Should I go back to trying LVM on the host? If so, this seems like a good tutorial, I'll work through that until I understand things a bit better:
Or should I keep trying with quotas within the containers? If so… why, and how? I'm struggling to find much more about this.
Trawling around the web reveals several people grappling with similar issues, and I can't see many solutions out there. The following pages frequently pop up in my various Google searches, but they haven't helped me much:
They recommend sym-linkg /dev/xvda but that doesn't exist on my host Linode nor in the containers.
Any words of wisdom would be gratefully accepted, many thanks.
1 Reply
1. Provision a new Linode, Ubuntu 14.
2. Create a small deployment disk, I've used 2048MB. A smaller disk may mean downloads will fail during container creation, which looks like LXC errors.

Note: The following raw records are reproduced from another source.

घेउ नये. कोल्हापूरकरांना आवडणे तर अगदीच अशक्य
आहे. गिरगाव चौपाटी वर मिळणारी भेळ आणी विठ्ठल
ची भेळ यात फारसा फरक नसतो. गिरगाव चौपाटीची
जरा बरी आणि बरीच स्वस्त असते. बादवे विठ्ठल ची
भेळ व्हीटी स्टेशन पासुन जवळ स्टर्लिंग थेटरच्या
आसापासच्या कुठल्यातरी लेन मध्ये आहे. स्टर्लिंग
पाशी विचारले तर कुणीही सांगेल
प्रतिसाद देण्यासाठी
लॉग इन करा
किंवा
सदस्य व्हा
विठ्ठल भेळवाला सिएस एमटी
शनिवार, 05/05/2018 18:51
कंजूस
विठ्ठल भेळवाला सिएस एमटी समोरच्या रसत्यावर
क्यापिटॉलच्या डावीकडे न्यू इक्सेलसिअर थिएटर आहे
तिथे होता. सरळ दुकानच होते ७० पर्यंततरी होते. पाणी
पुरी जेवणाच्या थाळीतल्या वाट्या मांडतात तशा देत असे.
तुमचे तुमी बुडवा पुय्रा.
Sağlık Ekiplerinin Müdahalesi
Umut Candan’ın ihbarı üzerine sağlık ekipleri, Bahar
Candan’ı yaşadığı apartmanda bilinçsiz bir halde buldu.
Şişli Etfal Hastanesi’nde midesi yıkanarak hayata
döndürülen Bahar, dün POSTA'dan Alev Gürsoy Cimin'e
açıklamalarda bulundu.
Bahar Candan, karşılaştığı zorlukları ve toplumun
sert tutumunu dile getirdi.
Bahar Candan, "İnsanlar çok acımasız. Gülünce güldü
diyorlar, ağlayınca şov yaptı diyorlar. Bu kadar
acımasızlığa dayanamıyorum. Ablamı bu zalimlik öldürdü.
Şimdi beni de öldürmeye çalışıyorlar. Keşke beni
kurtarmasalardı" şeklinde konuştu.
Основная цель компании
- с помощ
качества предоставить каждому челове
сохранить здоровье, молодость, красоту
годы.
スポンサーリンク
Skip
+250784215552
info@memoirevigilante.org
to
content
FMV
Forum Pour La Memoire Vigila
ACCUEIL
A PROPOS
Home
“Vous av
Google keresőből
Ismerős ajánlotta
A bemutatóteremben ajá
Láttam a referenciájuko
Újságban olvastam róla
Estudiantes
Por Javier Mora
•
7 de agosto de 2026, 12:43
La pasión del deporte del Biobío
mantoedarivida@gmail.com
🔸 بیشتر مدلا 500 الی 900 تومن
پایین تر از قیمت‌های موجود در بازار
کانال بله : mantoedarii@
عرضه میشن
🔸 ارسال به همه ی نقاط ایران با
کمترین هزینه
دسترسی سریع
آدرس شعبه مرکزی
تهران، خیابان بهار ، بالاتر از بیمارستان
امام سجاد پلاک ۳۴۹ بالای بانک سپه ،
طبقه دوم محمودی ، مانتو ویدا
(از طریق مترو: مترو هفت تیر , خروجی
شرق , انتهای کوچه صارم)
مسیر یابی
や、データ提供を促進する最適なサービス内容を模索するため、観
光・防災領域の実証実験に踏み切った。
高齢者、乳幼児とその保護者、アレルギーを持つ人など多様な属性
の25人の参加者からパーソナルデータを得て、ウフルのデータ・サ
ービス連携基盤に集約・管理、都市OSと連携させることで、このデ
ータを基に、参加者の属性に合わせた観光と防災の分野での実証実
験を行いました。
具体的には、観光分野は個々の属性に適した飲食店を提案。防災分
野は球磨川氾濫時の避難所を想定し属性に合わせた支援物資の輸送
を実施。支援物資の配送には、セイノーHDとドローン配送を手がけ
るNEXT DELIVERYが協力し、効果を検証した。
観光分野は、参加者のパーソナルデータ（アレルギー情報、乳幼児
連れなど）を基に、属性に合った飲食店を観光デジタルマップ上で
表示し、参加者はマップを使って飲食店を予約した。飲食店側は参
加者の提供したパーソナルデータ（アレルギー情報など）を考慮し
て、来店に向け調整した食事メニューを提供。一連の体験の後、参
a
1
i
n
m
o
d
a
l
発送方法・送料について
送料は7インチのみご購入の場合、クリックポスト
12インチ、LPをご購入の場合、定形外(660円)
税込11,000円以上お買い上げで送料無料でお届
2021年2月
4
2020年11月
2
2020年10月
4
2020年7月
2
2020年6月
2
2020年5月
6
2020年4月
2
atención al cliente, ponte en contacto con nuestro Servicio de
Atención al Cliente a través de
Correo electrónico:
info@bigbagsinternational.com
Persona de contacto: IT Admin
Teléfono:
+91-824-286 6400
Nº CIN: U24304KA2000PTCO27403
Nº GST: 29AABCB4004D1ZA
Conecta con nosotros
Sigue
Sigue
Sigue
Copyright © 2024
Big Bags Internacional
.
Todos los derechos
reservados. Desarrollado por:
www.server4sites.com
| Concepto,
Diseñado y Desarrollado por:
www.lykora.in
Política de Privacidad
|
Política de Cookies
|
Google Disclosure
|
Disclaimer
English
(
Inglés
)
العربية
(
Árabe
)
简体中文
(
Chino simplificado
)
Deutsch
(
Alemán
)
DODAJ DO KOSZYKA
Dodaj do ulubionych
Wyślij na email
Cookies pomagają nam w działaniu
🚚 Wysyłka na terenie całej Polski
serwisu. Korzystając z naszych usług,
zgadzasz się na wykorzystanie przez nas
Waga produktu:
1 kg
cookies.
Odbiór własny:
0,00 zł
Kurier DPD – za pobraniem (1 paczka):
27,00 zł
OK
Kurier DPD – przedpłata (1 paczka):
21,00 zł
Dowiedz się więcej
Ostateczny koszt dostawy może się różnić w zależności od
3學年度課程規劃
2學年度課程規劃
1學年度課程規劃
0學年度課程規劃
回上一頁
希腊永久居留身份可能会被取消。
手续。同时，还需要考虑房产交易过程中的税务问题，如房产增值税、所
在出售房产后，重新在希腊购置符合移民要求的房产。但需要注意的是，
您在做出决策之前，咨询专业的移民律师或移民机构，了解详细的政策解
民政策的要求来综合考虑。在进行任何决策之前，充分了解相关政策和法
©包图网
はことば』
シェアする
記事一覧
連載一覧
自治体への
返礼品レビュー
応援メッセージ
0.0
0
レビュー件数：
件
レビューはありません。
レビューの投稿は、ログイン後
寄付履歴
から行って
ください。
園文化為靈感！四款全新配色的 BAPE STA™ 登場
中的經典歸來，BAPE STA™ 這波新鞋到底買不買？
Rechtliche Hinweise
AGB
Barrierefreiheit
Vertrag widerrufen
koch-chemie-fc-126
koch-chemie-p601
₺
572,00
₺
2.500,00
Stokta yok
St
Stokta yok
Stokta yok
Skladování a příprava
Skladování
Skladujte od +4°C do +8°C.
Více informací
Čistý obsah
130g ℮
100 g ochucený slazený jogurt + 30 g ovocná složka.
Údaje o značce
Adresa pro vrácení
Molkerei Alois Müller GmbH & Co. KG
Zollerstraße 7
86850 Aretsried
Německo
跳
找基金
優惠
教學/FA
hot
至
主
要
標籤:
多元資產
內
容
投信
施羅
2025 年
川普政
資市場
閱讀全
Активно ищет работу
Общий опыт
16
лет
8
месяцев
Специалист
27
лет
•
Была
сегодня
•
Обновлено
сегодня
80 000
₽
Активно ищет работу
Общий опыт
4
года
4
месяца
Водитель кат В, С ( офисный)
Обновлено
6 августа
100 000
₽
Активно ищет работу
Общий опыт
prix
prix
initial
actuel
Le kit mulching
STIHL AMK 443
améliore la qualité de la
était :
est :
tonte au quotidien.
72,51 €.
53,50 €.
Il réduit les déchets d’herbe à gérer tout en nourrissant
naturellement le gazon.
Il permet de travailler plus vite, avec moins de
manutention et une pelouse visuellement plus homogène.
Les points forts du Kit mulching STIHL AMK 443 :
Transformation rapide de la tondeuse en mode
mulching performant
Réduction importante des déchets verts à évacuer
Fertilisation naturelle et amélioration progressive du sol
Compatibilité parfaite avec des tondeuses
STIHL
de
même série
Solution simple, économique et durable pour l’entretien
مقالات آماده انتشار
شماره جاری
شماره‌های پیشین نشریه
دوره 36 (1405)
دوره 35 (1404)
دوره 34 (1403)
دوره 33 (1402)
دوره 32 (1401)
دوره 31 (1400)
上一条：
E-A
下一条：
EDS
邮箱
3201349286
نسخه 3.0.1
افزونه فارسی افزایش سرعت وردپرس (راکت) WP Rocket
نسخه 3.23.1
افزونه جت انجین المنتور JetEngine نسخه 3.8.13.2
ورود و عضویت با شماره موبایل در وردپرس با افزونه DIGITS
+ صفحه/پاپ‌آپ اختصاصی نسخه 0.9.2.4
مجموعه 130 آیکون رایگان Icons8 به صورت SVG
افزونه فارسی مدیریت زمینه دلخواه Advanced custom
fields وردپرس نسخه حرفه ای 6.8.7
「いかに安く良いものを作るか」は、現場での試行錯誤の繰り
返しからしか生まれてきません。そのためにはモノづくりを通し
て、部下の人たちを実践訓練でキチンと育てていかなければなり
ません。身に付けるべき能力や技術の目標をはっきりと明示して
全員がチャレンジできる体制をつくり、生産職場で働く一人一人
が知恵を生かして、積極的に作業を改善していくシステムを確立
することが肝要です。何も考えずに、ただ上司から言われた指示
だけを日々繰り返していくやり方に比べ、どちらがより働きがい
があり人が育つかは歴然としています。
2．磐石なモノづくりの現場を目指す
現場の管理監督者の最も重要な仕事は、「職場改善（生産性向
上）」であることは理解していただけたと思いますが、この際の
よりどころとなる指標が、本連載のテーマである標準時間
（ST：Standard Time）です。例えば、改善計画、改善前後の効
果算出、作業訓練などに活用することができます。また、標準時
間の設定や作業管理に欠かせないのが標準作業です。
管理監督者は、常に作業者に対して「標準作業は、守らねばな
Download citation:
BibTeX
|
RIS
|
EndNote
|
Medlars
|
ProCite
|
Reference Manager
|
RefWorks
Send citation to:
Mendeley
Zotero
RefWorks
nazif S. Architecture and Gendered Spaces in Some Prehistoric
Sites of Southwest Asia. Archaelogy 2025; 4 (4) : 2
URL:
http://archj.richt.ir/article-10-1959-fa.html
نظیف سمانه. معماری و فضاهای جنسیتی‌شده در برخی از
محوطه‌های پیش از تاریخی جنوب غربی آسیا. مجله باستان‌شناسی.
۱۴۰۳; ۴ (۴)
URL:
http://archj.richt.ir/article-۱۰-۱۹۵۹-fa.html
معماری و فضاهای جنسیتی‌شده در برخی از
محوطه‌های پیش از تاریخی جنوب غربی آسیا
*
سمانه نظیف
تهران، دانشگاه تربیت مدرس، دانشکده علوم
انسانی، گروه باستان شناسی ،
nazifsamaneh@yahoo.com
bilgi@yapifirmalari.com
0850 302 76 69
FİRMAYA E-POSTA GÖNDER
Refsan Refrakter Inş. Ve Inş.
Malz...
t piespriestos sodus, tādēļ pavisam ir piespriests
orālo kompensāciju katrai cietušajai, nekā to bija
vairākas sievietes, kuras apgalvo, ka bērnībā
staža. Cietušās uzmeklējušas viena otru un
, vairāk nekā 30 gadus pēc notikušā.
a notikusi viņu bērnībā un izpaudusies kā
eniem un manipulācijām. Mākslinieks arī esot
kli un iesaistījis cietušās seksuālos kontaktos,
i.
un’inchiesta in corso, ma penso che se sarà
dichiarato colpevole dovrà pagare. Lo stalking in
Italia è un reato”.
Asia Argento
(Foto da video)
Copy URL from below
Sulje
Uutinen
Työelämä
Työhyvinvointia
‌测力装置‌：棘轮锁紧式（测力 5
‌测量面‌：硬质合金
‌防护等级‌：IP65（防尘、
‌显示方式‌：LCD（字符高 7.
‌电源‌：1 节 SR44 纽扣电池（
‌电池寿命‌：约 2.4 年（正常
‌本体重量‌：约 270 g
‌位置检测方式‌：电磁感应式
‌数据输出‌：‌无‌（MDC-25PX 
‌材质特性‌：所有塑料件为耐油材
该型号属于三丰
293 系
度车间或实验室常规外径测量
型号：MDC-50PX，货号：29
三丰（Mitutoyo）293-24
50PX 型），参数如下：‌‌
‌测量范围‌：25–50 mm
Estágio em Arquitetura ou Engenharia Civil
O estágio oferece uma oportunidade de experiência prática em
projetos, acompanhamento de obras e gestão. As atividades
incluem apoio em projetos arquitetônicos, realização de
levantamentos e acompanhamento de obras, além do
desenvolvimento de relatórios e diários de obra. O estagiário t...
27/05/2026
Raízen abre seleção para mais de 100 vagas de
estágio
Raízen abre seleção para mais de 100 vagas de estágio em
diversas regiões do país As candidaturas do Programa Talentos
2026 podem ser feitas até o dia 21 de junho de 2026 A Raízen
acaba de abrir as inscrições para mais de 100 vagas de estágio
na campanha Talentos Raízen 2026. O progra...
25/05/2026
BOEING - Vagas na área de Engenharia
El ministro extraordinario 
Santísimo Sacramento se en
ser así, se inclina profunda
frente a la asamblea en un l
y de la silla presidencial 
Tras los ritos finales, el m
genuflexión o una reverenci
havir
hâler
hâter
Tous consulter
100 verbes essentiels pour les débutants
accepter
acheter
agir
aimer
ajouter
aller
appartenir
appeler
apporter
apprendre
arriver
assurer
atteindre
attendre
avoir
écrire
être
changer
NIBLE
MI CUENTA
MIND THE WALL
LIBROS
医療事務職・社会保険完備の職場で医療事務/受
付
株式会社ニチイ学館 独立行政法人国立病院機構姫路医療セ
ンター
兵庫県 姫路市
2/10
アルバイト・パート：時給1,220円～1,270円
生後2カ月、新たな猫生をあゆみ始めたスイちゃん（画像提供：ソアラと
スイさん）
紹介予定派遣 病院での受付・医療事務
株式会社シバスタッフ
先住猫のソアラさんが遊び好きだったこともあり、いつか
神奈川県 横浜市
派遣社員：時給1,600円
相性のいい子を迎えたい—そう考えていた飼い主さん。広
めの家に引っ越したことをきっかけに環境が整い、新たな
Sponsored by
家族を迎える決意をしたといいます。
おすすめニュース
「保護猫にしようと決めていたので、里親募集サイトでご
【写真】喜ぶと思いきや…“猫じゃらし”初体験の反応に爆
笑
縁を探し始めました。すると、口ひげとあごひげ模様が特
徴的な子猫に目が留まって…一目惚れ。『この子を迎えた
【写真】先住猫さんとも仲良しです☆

3. Create a swap disk, I've used 128MB.
4. Create another disk from all the available remaining disk space. Call it something like "LVM disk".
5. Edit the "configuration profile" and assign the disks, I put the "LVM disk" on /dev/sdc
6. Boot and login.
7. add-apt-repository ppa:ubuntu-lxc/stable
8. apt-get update
9. apt-get install -y lxc lvm2 quota
10. Create the partition table on /dev/sdc: cfdisk /dev/sdc (Mainly just select the defaults)
11. You should now have a new device /dev/sdc1
12. pvcreate -v /dev/sdc1
13. vgcreate lxc-volume-group /dev/sdc1 (Choose a different name from "lxc-volume-group" if you prefer).
Now, the moment of truth:
lxc-create --vgname=lxc-volume-group -B lvm -t ubuntu -n CONTAINER-NAME --fssize 3733M
That last argument should be the max size you want the container to be able to consume on disk.
Check it out:
root@host:~# lxc-start -n CONTAINER-NAME
root@host:~# lxc-attach -n CONTAINER-NAME
root@CONTAINER-NAME:~# df -h
Filesystem Size Used Avail Use% Mounted on
/dev/lxc-volume-group/CONTAINER-NAME 3.6G 346M 3.1G 11% /
cgroup 12K 0 12K 0% /sys/fs/cgroup
none 100K 4.0K 96K 4% /dev
none 4.0K 0 4.0K 0% /sys/fs/cgroup/cgmanager
none 100M 60K 100M 1% /run
none 5.0M 0 5.0M 0% /run/lock
none 496M 0 496M 0% /run/shm
none 100M 0 100M 0% /run/user
Looks like it's worked! I haven't tested this yet, but that output is what I was hoping to see from df.
Next steps: see what happens when the disk fills up, and implement capping on network traffic, RAM usage, etc.